The Route Target Constraint Mechanism
Each VNI in EVPN is associated with a Route Target (RT) — an extended community attribute (8 bytes: 2-byte Type + 6-byte Value, typically encoded as or ). The RT is attached to every Type-2, Type-3, and Type-5 route belonging to that VNI. On the receiving VTEP, the BGP process checks each received route's RT against the import RT list configured for each VNI on the local VTEP. If the RT does not match any local VNI, the route is not installed in the Adj-RIB-In — it is discarded before consuming MAC table memory.

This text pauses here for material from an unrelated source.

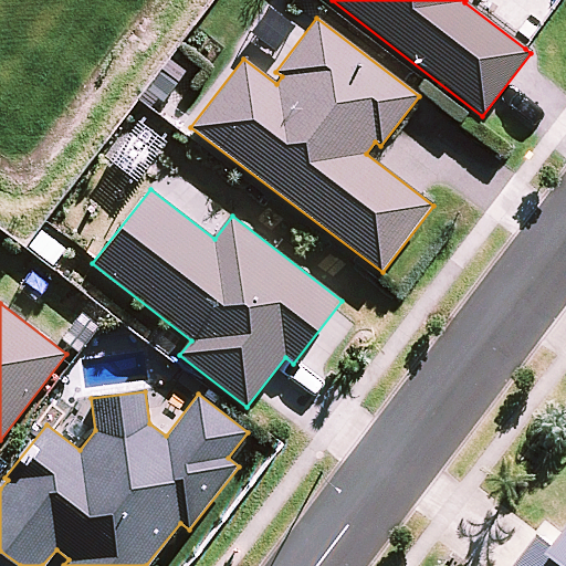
[(565,565),(565,542),(561,549),(544,536),(521,565),(565,565)]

This filtering occurs in the BGP control plane, not the data plane. The BGP RT Constraint (RFC 4684) optimization goes a step further: instead of receiving all routes and filtering locally, the VTEP advertises a Route Target Membership NLRI (RTM-NLRI) to its Route Reflector, indicating which RTs it is interested in. The RR then sends only matching routes, reducing the BGP UPDATE rate on each VTEP by 60–90% in a multi-tenant fabric:
AFI: 1 (L2VPN), SAFI: 132 (RT Membership)
Route Target: 65000:100 (VNI 100)
Action: Import (receiving VTEP wants this VNI's routes)
The RT Constraint with Multiple Route Reflectors
In a fabric with multiple Route Reflectors for redundancy, each RR independently receives RTM-NLRIs from each VTEP. If an RR does not receive an RTM-NLRI for RT 65000:100 from any client, it drops all routes carrying that RT from its outbound UPDATEs to all clients. This is called RT Pruning and is the mechanism that prevents a VNI configured on only 5 out of 500 leaf switches from wasting BGP processing on the other 495 leaves. Cumulus Networks reported that RT Constraint reduced BGP memory usage by 55% in a 1,000-leaf fabric with 200 distinct VNIs.